As a PR agency team, we know that media interviews help build connections between a reporter and a client company. Even if the conversation doesn’t result in immediate coverage, showcasing expertise often yields future opportunities. In other words, as long as it’s a productive conversation, we’ve already scored a win. But how to ensure the interview goes well?
The steps taken by the PR person before, during and after an interview play a large role in its success. And one of the most important parts is properly staffing the interview. Even seasoned PR pros often wonder if they need to be present at the meeting or on the call. If it’s just a casual call about retail trends with an executive for a major retail client, surely there’s no need to be on, right?
Wrong. A hands-off attitude can work against you. And our clients expect assistance, even if it’s just handling details. But beyond the details, most successful PR people go further. Here are the steps PR reps should take while staffing an interview.
Kick off the conversation
It’s a good idea to join the call early. This way, if there are any problems with links or dial-ins, you can address them quickly. I like to make small talk after the first person joins the call to break the ice and make things comfortable. When both the reporter and spokesperson have both joined, the PR rep should make introductions and even provide a little background. If there’s no need for a preamble, I let the reporter take the lead. In some cases, I will reiterate the goal for the discussion to make sure everything is clear.
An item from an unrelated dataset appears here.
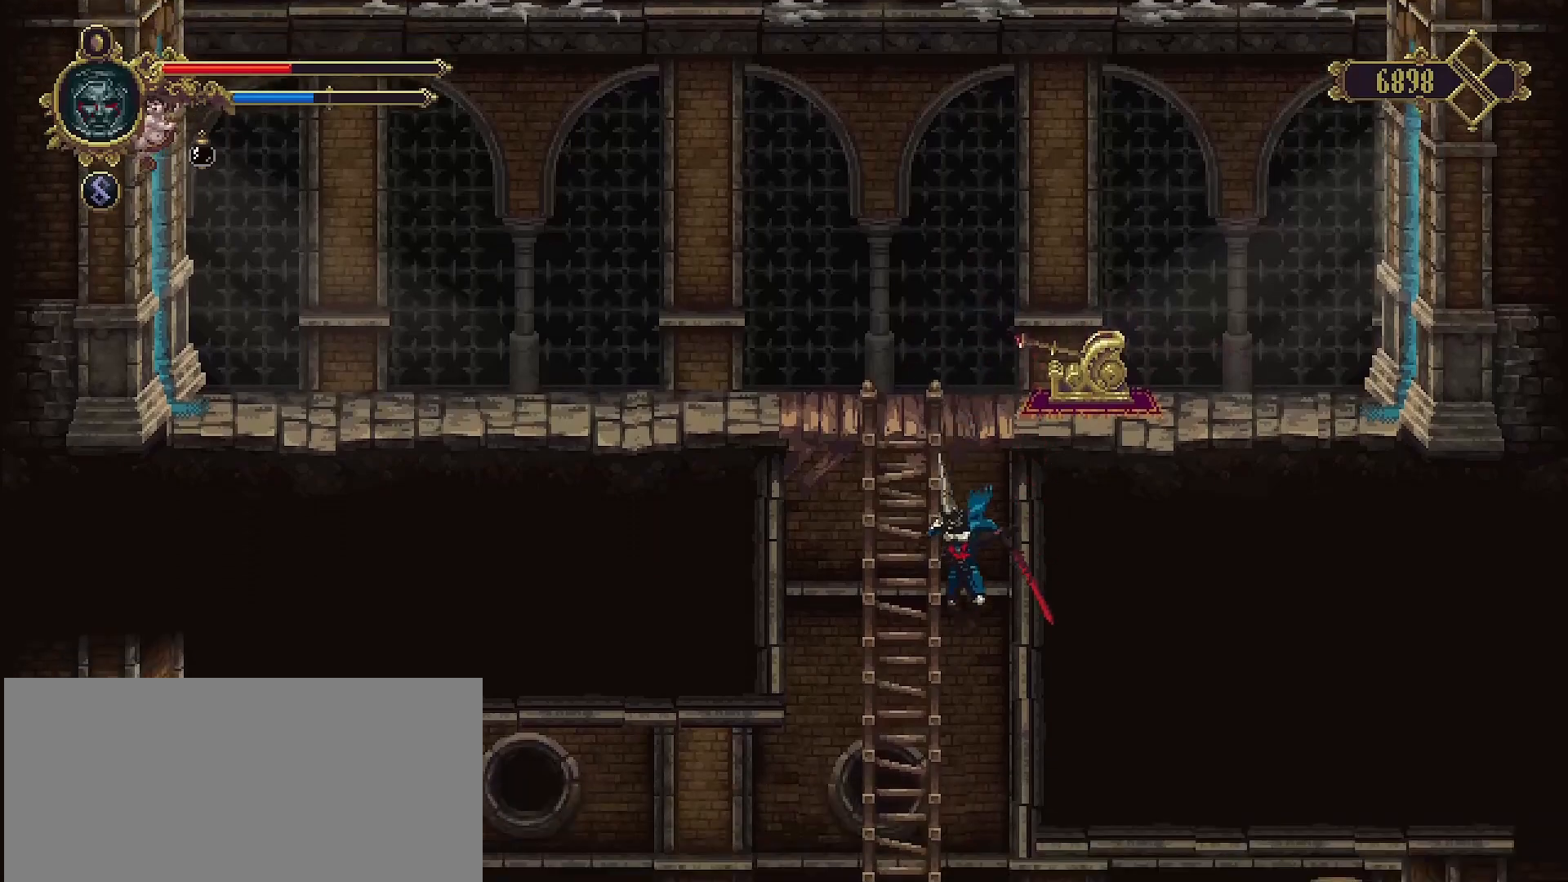
{"buttons": [], "left_stick": "down", "right_stick": "center", "events": []}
Pay attention during the interview
PR agency staff are often busy with multiple clients, so getting other work out of the way while staffing an interview could seem tempting. Don’t do it. The most successful PR people use interviews as an opportunity to learn and gather new ideas. Even someone fluent in their client or colleague’s work can learn something new. Additionally, these interviews offer a great opening for proactive pitch angles based on insights from the conversation. Listening closely also helps ensure that any mistakes can be corrected quickly. If a spokesperson inadvertently gives a wrong fact or can’t recall a statistic, it can be supplied or amended in real time or shortly thereafter.
Don’t be afraid to speak up
The vast majority of the interviews we staff go smoothly. However, there are times, whether due to a reporter going off-topic or an unprepared spokesperson, where the interview could stray into areas that don’t make sense. At these moments, a PR person should jump in and steer the conversation back on course. If, for example, a spokesperson releases information prematurely or is groping for examples to illustrate their points, it helps to correct the situation quickly. And if a spokesperson is consistently having trouble during interviews, it’s a sign they need better prep. On the very rare occasion that things go wildly out of control – say, a reporter seems to have parachuted into the wrong interview, or the spokesperson cannot answer relevant questions – it may be best to politely end the call with a promise to reschedule when things are clearer. See these tips for navigating more common interview obstacles.
Closing out Interviews and follow-ups
As the interview nears the end, thank everyone for making the time. If there are follow-up action items, like more information or materials needed, of course, the PR person will own the coordination of it. After the interview, we like to follow up both with the reporter and spokesperson, thanking them again and in the reporter’s case, getting an idea of his next steps and the likelihood and timing of a story. It’s helpful to be clear with your questions, but not too pushy. Remember, a major goal of the interview is building a long-term relationship so the company and its spokesperson resources are top-of-mind for the reporter’s next big story.
Give honest and informative feedback
This is arguably the most crucial step of the interview process. Honest feedback for the company spokesperson is helpful on multiple levels. First, it should highlight the spokesperson’s strengths and the positive aspects of his performance, reinforcing his confidence. But unless the interview is flawless, the feedback should include areas for improvement – delivered in a respectful way, of course. This is especially important with new spokespersons, as they might not even realize where they struggle or how a journalist interview should differ from a sales opportunity, for example. Consistent and honest feedback lead to overall improvement, and they make our lives easier. Candor also reminds the spokesperson that we share the same goals and helps build client relationships and better outcomes in the long run.
Staffing an interview can feel routine, stressful, easy and insightful all at the same time. Some interviews will go perfectly while others may spike your anxiety. We can’t have perfect control over an interview, but these simple steps will improve the odds of a successful conversation.